MACON, Ga. — Right now, there is no cure for COVID-19, but a Mercer University professor's research could lead to a microparticle vaccine. His goal is to use tiny "bead-like" particles to release a drug into your body.
Dr. Martin D'Souza specializes in using nanotechnology to create drugs for infectious diseases and cancer. Recently, he began researching a new technique to help stop the spread COVID-19.
D'Souza explained that when you put antigens, or molecules capable of triggering an immune response, into microparticles the human body yields a stronger immune response.
“The advantage of putting a vaccine in a microparticle is that it looks even more foreign to the body,” said Dr. D’Souza in a Mercer University press release. “Therefore, the body creates an even stronger immune response.”
In his Mercer-Atlanta lab, D'Souza and 7 or 8 grad students are using a protein in the COVID-19 strain ("s protein") to try manufacturing a vaccine. Once it's created, they would put the medication into microparticles, and then load them into a microneedle to be administered.

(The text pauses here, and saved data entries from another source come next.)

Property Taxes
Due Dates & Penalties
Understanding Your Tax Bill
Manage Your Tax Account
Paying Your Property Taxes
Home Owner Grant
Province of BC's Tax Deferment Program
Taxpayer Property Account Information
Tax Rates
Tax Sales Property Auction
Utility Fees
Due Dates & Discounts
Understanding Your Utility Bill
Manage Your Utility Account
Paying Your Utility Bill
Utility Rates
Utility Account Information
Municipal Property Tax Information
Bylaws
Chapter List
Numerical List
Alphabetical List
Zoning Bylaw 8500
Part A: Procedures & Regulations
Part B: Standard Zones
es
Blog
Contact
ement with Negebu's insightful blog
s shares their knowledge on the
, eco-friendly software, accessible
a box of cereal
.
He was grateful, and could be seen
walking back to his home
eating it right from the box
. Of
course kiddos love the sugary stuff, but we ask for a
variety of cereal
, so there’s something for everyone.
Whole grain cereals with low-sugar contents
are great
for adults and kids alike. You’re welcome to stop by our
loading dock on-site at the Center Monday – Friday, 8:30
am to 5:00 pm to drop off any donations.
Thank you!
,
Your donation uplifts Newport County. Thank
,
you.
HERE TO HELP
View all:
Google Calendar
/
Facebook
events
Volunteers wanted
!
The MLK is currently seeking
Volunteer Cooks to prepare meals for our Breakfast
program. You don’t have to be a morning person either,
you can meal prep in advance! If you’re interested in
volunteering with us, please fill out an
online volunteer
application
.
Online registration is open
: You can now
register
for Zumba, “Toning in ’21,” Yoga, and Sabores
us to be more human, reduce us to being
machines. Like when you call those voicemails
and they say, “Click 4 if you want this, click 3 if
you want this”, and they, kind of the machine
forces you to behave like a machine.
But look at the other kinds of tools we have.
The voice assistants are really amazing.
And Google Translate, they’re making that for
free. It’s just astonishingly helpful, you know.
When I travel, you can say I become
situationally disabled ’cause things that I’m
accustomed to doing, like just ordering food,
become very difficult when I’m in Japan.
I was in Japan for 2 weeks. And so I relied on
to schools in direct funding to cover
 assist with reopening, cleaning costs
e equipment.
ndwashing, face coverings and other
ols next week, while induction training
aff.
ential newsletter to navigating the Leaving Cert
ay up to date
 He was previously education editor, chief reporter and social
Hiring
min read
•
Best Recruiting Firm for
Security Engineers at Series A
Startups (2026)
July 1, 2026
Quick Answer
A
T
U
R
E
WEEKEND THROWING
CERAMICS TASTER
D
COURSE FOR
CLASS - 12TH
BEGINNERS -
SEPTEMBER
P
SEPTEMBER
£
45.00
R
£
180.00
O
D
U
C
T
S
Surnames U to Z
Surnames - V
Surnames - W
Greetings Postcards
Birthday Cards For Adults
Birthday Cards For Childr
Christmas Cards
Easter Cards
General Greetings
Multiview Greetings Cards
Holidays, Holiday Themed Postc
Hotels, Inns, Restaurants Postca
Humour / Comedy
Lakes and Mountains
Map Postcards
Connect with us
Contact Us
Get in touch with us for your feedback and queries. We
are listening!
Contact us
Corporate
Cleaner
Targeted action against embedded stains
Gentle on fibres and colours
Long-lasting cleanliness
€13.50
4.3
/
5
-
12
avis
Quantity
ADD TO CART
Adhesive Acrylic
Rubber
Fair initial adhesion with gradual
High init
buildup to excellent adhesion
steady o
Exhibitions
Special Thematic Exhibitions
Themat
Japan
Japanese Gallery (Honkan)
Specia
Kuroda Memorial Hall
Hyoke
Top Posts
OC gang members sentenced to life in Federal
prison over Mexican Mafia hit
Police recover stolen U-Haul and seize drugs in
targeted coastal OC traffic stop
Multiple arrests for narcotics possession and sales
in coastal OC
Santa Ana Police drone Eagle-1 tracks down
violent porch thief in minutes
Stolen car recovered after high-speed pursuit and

D'Souza says, right now, there is nothing on the market like this.
Right now, there is no cure and no vaccine for COVID-19. Scientists around the globe are hoping for a breakthrough as the number of cases grows.
The U.S. Food and Drug Administration is running clinical trials to determine if plasma transfers from someone who's recovered from the virus will help others who are suffering.
"We feel that we will be able to successfully design a vaccine," says D'Souza.
Within 4 to 5 months, Dr. D'Souza hopes to prepare some sort of COVID-19 vaccine formula, which could then be licensed and used in clinical trials.
Dr. D’Souza joined Mercer’s faculty in 1986 and currently serves as professor of pharmaceutical sciences, director of graduate programs, director of clinical laboratories, co-director of the Center of Drug Delivery and Research and Dick R. Gourley Chair of Pharmaceutics in the College of Pharmacy. He earned his B.S. in pharmacy from the University of Bombay and Ph.D. in pharmaceutical sciences from the University of Pittsburgh.